While the title of this Temptations’ track itself is enough to merit a spot on this list, “Ball of Confusion” also discusses many of the political issues that have become increasingly difficult to ignore as the presidential election draws nearer all while the pandemic rages on. The song discusses racism, economic injustice, drug crises, and cities on fire in the summertime — all while The Temptations’ smooth voices melt seamlessly into the groovy motown melody.

“I Just Wasn’t Made for These Times,” The Beach Boys

Was anyone made for these times, really? “I Just Wasn’t Made for These Times” is the type of song that makes you nostalgic for a feeling that you never really had. The Beach Boys’ iconic harmonies softly lull you to sleep as they sing about the grief that comes from wanting to change things and not being able to: “Every time I get the inspiration / To go change things around / No one wants to help me look for places / Where new things might be found.”

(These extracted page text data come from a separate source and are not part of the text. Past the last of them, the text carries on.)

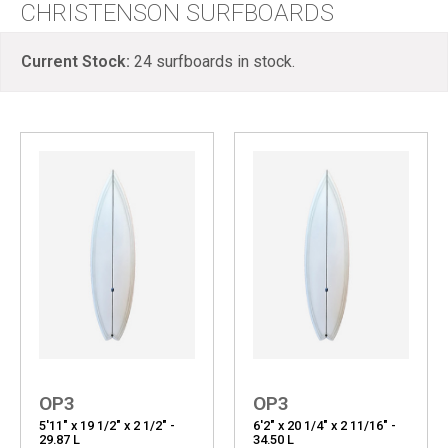
CHRISTENSON SURFBOARDS
Current Stock:
24
surfboards in stock.
OP3
OP3
5'11" x 19 1/2" x 2 1/2" -
6'2" x 20 1/4" x 2 11/16" -
29.87 L
34.50 L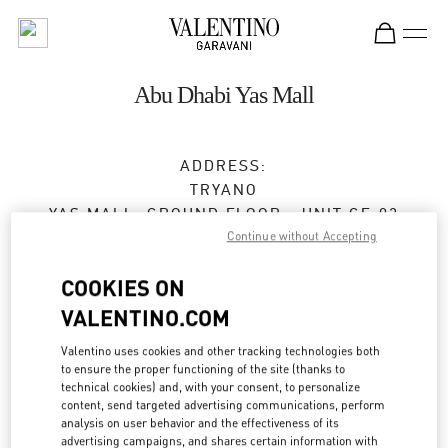
Skip to content
Return to Nav
Abu Dhabi Yas Mall
ADDRESS:
TRYANO
YAS MALL, GROUND FLOOR - UNIT GF-03
Continue without Accepting
ABU DHABI
Open Now
- Closes at
12:00 AM
COOKIES ON
VALENTINO.COM
Valentino uses cookies and other tracking technologies both
BOOK AN APPOINTMENT
to ensure the proper functioning of the site (thanks to
technical cookies) and, with your consent, to personalize
02 205 4609
content, send targeted advertising communications, perform
analysis on user behavior and the effectiveness of its
advertising campaigns, and shares certain information with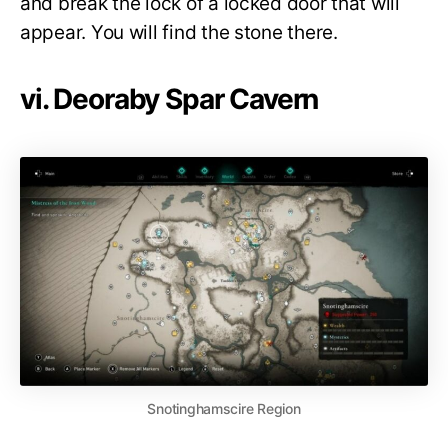
and break the lock of a locked door that will
appear. You will find the stone there.
vi. Deoraby Spar Cavern
Snotinghamscire Region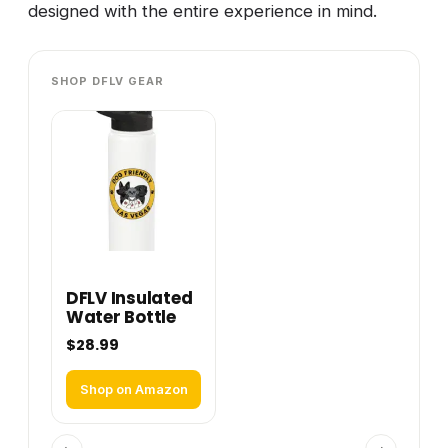
designed with the entire experience in mind.
SHOP DFLV GEAR
DFLV Insulated
Water Bottle
$28.99
Shop on Amazon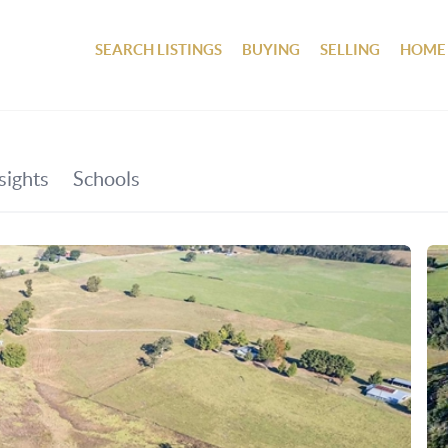
SEARCH LISTINGS
BUYING
SELLING
HOME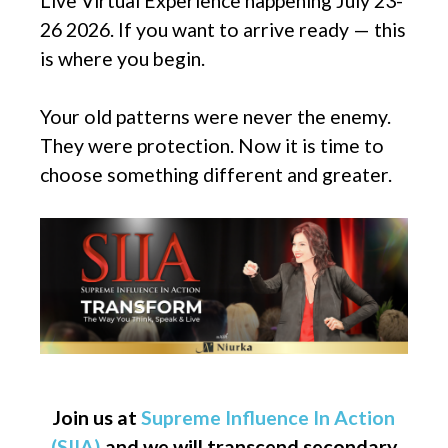
Live Virtual Experience happening July 23-
26 2026. If you want to arrive ready — this
is where you begin.
Your old patterns were never the enemy.
They were protection. Now it is time to
choose something different and greater.
Join us at
Supreme Influence In Action
(SIIA)
and we will transcend secondary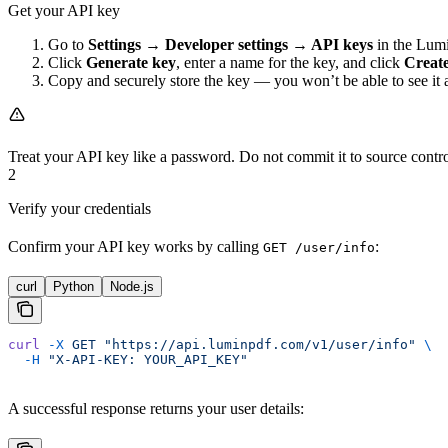
Get your API key
Go to
Settings → Developer settings → API keys
in the Lumi
Click
Generate key
, enter a name for the key, and click
Creat
Copy and securely store the key — you won’t be able to see it 
Treat your API key like a password. Do not commit it to source control
2
Verify your credentials
Confirm your API key works by calling
:
GET /user/info
curl
Python
Node.js
curl
 -X
 GET
 "https://api.luminpdf.com/v1/user/info"
 \
  -H
 "X-API-KEY: YOUR_API_KEY"
A successful response returns your user details: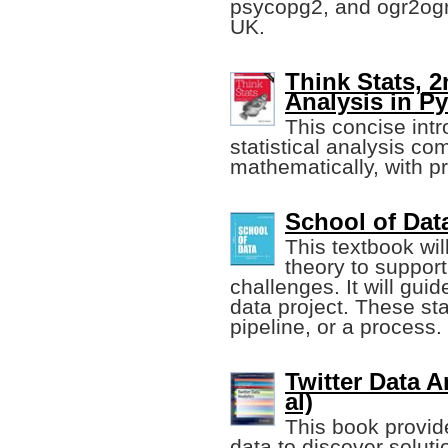
psycopg2, and ogr2ogr,
UK.
Think Stats, 2
Analysis in P
This concise int
statistical analysis co
mathematically, with p
School of Da
This textbook wil
theory to suppor
challenges. It will gui
data project. These st
pipeline, or a process.
Twitter Data 
al)
This book provid
data to discover soluti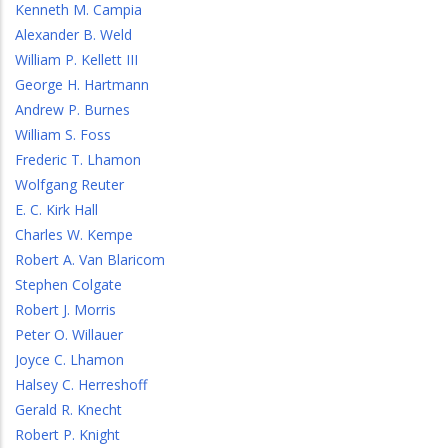
Kenneth M. Campia
Alexander B. Weld
William P. Kellett III
George H. Hartmann
Andrew P. Burnes
William S. Foss
Frederic T. Lhamon
Wolfgang Reuter
E. C. Kirk Hall
Charles W. Kempe
Robert A. Van Blaricom
Stephen Colgate
Robert J. Morris
Peter O. Willauer
Joyce C. Lhamon
Halsey C. Herreshoff
Gerald R. Knecht
Robert P. Knight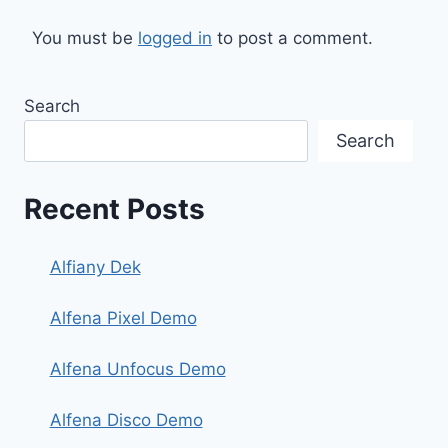
You must be
logged in
to post a comment.
Search
Search
Recent Posts
Alfiany Dek
Alfena Pixel Demo
Alfena Unfocus Demo
Alfena Disco Demo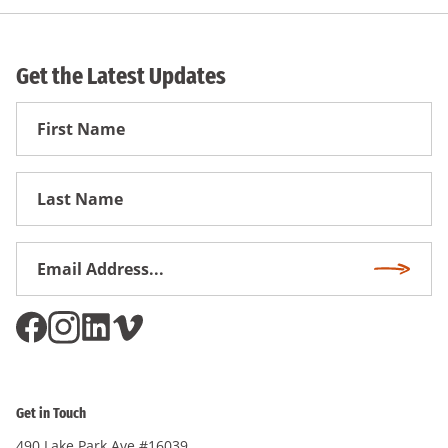
Get the Latest Updates
First
Name
First
Name
Email
Subscri
Address
*
Get in Touch
490 Lake Park Ave #16039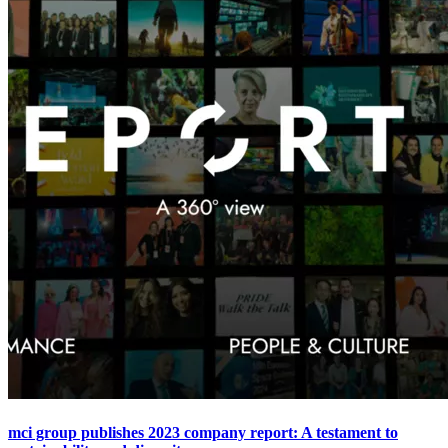
mci group publishes 2023 company report: A testament to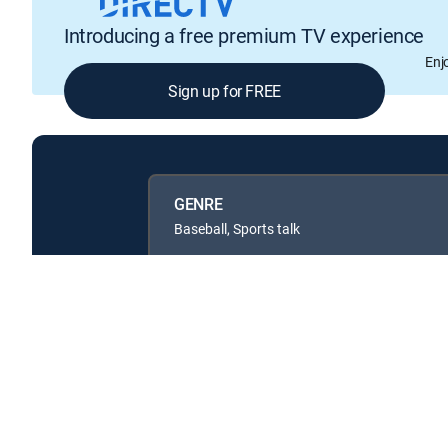
Introducing a free premium TV experience
Enj
Sign up for FREE
GENRE
Baseball, Sports talk
Available in these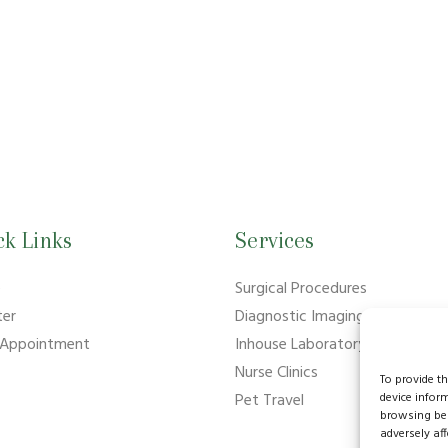
ck Links
Services
e
Surgical Procedures
ter
Diagnostic Imaging
 Appointment
Inhouse Laboratory
Nurse Clinics
To provide t
device infor
Pet Travel
browsing beh
adversely aff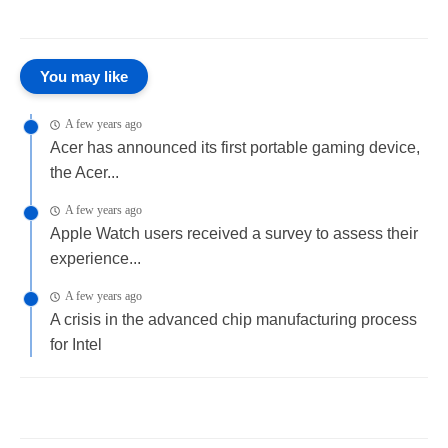
You may like
A few years ago
Acer has announced its first portable gaming device,
the Acer...
A few years ago
Apple Watch users received a survey to assess their
experience...
A few years ago
A crisis in the advanced chip manufacturing process
for Intel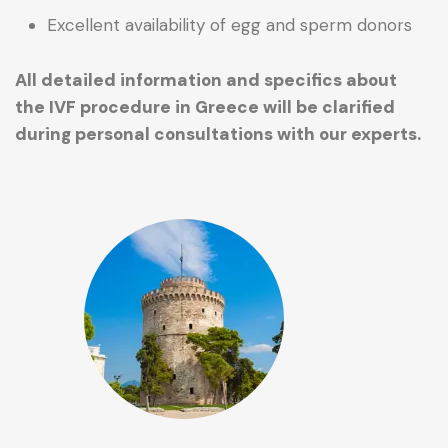
Excellent availability of egg and sperm donors
All detailed information and specifics about
the IVF procedure in Greece will be clarified
during personal consultations with our experts.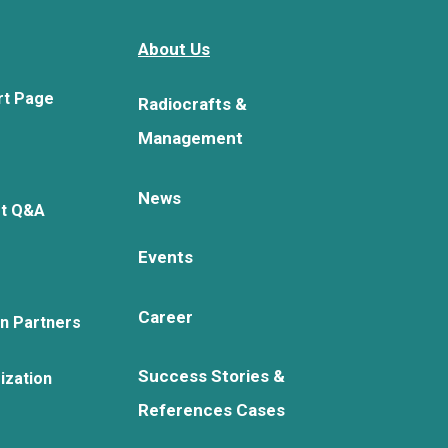
About Us
rt Page
Radiocrafts &
Management
News
rt Q&A
Events
Career
on Partners
Success Stories &
ization
References Cases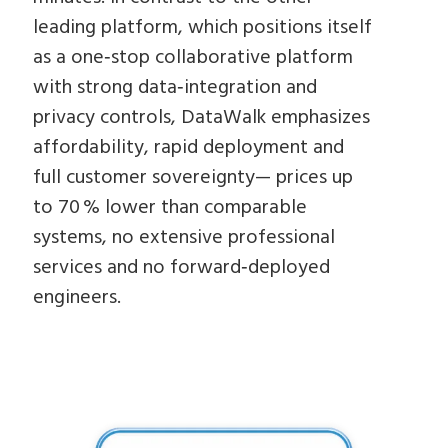
leading platform, which positions itself
as a one‑stop collaborative platform
with strong data‑integration and
privacy controls, DataWalk emphasizes
affordability, rapid deployment and
full customer sovereignty— prices up
to 70 % lower than comparable
systems, no extensive professional
services and no forward‑deployed
engineers.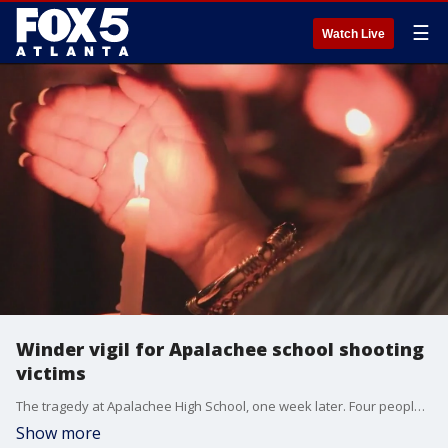
☰
Watch Live
Winder vigil for Apalachee school shooting
victims
The tragedy at Apalachee High School, one week later. Four people were killed at the Barrow County school, two students and two teachers. Nine others were injured. The community came together in downtown Winder to pray for healing.
Show more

“Killing in the Name Of,” Rage Against the Machine

Any of Rage Against the Machine’s songs can make up the ideal soundtrack for protest, but 1992’s “Killing in the Name Of” seems particularly poised for the moment. In the track, vocalist Zack de la Rocha raps about the realities of police brutality and the police force’s connections to white supremacist ideology. As the Movement for Black Lives protests against these very same problems 30 years later (and new reports have come out citing the ways that white supremacists have infiltrated police forces nationwide), the track proves incredibly resonant for the now. Rage’s distinctly powerful musicality — levied by Tom Morello’s sludgy guitar riffs — only adds to the song’s weight.

“American Idiot,” Green Day

Somehow, the title feels apt for a president who chooses to go maskless and plan in-person events while knowingly harboring a deadly (and contagious) virus. The 2000s-era punk rockers originally wrote the song as a scathing critique of George W. Bush’s America, but to say that the lyrics don’t apply equally well to the current occupant of the White House? Well… let’s just say that there’s a reason that 14 years after its release, Green Day’s anthem rose to number one on the U.K. charts ahead of President Trump’s 2018 visit.

“It’s The End Of World As We Know It (And I Feel Fine),” R.E.M.

Unfortunately, this song has never felt so accurate, so it would be wrong not to include the classic “everything is a disaster” anthem at the close of this list. Even more unfortunately, the hodge podge of stream-of-consciousness lyrics about the world ending don’t seem that catastrophic anymore. Still, as the Movement for Black Lives continues and more Americans start to grapple with the racial and economic inequalities that for too long have formed the basis of our society, maybe the end of the world as we know it isn’t such a bad thing?

Bonus:

“I am the Fly,” Wire

Wire’s incredibly eloquent lyrics — “I am the fly, I am the fly, I am the fly, I am the fly” — give listeners the chance to live out their dreams as the true highlight of the vice presidential debate: the fly on Mike Pence’s head. What more could you want to describe the current moment?